Some plants like onions surprised me how short a time they were good, only a very short time. That means I will need to grow seed every year to keep them going. Last summer was my first year in growing seed and this year, we'll see how well I did.
Coupling with this is that I plan on growing some crops every other year in larger amounts making some seeds sit for two years before being used. My garden just isn't large enough to grow everything and this rotation allows me to concentrate my efforts on fewer varieties. Should be easier during canning season too.
Next, I want to go through the list of which crops need differing amounts of water during their growing cycle.
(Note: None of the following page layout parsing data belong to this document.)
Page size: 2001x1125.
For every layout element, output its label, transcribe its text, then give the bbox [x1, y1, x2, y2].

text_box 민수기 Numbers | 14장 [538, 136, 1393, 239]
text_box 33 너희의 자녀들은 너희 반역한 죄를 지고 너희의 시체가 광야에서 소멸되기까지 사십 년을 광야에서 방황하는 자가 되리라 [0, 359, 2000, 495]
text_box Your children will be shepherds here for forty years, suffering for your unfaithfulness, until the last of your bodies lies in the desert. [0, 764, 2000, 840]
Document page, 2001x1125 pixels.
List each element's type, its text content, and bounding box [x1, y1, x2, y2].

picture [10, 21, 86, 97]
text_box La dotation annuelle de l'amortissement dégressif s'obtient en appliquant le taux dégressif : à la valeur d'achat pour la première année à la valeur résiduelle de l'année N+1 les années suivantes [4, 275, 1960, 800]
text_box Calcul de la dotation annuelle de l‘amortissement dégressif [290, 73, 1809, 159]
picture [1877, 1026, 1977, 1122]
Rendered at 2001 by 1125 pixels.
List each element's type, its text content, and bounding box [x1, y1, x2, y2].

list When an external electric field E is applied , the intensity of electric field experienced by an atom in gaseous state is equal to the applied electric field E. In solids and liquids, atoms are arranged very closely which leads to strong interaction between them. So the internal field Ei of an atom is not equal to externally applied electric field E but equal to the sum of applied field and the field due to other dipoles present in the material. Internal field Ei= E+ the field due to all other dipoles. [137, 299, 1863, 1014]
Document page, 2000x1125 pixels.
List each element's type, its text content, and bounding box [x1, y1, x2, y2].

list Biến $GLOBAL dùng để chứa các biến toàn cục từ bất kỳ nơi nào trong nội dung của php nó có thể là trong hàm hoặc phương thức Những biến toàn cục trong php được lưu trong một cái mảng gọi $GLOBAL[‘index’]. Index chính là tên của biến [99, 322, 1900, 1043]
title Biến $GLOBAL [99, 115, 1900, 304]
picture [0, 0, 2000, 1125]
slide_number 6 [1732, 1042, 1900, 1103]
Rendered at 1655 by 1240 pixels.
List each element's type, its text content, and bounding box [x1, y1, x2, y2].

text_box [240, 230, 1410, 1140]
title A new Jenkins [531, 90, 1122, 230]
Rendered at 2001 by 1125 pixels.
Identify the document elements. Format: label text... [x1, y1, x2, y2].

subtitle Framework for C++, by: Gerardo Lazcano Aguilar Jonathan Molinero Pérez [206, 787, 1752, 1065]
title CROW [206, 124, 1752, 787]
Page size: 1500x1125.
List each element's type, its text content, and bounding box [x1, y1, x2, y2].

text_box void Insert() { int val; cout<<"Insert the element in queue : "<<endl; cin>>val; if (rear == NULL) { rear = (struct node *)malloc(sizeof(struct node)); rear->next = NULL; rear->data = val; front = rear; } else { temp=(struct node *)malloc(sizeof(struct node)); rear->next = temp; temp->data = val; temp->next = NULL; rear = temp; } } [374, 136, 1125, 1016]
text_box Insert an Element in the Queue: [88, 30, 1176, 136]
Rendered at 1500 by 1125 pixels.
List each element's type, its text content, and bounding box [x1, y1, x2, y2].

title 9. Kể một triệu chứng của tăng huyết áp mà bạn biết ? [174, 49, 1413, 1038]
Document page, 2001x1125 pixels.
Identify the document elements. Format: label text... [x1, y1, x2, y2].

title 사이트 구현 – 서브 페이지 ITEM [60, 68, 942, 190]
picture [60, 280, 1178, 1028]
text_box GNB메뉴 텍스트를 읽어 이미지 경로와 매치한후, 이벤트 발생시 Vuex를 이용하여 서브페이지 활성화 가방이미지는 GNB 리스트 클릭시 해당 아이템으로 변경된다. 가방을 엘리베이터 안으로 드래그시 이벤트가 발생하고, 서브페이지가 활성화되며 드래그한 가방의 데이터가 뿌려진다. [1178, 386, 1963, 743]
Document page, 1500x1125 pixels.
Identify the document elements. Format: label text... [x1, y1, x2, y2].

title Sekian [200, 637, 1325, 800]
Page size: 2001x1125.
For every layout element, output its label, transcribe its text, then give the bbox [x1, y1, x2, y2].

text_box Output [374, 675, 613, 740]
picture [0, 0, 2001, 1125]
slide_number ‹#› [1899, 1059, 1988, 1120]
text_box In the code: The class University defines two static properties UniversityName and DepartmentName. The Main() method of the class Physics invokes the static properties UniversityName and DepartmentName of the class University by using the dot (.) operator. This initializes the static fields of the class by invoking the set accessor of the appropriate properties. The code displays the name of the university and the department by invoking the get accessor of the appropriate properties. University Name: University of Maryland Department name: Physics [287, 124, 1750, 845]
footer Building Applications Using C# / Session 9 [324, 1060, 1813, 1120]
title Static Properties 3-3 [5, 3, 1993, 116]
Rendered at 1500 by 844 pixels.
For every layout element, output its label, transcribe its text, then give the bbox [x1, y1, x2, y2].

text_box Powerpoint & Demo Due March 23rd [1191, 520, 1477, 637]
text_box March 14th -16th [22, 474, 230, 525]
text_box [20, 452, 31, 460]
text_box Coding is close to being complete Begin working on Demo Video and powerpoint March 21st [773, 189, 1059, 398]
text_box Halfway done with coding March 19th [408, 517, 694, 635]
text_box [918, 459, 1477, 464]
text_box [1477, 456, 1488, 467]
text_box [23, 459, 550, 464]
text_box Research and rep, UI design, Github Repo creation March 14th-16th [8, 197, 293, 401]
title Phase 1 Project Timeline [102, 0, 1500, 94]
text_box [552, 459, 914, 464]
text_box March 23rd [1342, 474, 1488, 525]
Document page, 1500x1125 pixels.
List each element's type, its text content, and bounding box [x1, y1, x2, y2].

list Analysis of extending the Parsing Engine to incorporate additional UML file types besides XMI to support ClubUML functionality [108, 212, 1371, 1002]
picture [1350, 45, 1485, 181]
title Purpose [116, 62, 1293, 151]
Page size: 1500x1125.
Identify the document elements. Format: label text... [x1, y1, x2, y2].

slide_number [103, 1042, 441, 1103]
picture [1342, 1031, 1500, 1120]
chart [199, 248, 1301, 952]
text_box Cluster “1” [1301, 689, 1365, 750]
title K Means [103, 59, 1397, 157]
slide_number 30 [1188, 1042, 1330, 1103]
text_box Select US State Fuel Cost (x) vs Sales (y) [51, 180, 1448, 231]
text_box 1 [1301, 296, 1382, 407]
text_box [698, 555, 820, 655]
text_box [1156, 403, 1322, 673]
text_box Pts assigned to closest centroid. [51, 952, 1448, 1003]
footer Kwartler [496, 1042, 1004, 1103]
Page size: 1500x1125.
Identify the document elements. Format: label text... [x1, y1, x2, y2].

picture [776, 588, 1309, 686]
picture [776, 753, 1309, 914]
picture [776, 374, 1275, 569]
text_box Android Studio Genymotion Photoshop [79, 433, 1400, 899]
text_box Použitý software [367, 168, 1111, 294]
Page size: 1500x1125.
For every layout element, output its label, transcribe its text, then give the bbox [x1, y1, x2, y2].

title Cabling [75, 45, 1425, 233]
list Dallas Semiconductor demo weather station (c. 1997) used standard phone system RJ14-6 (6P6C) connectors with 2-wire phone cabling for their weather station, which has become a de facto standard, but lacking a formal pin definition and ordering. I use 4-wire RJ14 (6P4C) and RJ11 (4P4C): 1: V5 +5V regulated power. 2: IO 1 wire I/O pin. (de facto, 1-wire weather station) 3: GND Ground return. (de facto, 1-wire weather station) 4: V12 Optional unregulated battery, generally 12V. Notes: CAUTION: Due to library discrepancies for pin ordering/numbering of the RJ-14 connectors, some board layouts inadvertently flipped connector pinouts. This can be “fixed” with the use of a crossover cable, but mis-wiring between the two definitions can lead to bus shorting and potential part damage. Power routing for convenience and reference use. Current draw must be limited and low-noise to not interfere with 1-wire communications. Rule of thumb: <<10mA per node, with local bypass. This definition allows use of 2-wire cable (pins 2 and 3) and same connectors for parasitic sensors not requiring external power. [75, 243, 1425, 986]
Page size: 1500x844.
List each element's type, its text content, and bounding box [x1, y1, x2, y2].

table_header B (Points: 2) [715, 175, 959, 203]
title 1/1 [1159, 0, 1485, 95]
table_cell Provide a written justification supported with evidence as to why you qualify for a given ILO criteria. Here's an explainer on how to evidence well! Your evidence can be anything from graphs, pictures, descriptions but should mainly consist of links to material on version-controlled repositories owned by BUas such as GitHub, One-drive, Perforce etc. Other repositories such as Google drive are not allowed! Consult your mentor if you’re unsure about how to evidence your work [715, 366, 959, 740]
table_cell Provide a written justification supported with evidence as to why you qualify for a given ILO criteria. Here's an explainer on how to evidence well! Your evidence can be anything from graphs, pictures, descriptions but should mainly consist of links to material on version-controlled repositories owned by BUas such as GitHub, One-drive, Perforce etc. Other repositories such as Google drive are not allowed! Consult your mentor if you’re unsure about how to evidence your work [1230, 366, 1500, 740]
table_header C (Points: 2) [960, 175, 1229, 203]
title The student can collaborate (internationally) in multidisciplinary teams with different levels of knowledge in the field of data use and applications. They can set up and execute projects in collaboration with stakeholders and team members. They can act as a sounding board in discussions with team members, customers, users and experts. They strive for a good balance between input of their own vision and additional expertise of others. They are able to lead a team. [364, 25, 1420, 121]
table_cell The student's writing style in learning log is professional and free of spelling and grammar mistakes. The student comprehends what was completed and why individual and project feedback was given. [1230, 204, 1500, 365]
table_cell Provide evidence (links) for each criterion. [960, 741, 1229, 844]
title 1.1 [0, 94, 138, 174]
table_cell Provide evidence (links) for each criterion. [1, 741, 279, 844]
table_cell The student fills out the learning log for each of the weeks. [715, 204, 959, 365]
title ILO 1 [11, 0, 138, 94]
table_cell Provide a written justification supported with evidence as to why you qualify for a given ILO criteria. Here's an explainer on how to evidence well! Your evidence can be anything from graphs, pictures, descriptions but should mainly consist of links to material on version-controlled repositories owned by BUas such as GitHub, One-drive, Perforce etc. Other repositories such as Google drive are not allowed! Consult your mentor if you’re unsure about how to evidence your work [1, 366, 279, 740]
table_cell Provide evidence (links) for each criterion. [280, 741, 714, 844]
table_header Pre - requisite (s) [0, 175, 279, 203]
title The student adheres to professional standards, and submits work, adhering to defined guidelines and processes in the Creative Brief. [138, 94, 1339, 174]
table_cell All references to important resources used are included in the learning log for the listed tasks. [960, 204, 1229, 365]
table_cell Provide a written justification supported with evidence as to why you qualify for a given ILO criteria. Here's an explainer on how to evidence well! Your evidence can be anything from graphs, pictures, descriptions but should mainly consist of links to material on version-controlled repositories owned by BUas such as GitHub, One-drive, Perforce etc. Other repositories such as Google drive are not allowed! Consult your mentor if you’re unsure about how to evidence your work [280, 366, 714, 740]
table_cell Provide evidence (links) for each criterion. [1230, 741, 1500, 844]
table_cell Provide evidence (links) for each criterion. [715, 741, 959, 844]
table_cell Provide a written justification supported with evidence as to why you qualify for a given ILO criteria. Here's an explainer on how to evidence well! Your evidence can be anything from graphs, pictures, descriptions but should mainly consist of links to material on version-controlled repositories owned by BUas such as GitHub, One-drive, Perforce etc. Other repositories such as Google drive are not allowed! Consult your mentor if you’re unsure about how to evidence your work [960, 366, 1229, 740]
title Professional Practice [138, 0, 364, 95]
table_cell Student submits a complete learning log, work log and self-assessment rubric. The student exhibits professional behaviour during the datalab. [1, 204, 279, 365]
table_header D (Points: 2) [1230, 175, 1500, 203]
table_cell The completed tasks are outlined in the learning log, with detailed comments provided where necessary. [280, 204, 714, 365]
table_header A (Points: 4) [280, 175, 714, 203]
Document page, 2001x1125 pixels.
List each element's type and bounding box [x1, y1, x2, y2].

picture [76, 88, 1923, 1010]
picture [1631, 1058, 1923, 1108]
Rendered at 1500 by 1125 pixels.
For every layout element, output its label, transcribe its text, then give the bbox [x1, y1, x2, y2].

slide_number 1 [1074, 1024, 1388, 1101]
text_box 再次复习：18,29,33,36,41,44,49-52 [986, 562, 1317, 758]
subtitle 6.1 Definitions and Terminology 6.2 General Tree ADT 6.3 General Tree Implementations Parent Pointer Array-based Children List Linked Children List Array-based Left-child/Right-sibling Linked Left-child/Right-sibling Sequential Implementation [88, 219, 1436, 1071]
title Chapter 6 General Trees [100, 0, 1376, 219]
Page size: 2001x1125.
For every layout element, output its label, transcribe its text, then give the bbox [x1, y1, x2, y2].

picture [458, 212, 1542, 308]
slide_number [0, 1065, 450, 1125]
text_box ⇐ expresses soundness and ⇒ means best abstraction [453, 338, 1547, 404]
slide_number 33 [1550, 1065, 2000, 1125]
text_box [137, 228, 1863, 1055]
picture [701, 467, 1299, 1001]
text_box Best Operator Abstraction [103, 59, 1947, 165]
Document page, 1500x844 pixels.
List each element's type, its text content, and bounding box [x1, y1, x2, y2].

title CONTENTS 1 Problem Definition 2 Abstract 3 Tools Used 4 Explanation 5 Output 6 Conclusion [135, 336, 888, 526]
That way I can place these crops close together to insure less waste of water and higher production.
Then which crops need what nutrients and what crops should be rotated behind others.
Here is the list of how long seeds are normally viable keeping them in a cool dry place.
Beets 4 years
Carrots 3 years
Broccoli 3 years
Beans 3 years
Corn 1 -2 years
Cucumber 5 years
Peas 3 years
Peppers 2 years
Lettuce 5 years
Tomato 4 years
Zucchini 4 years
Squash 4 years
Spinach 3 years
Onions 1 year
I hope this helps with your garden plans this year. It already has mine.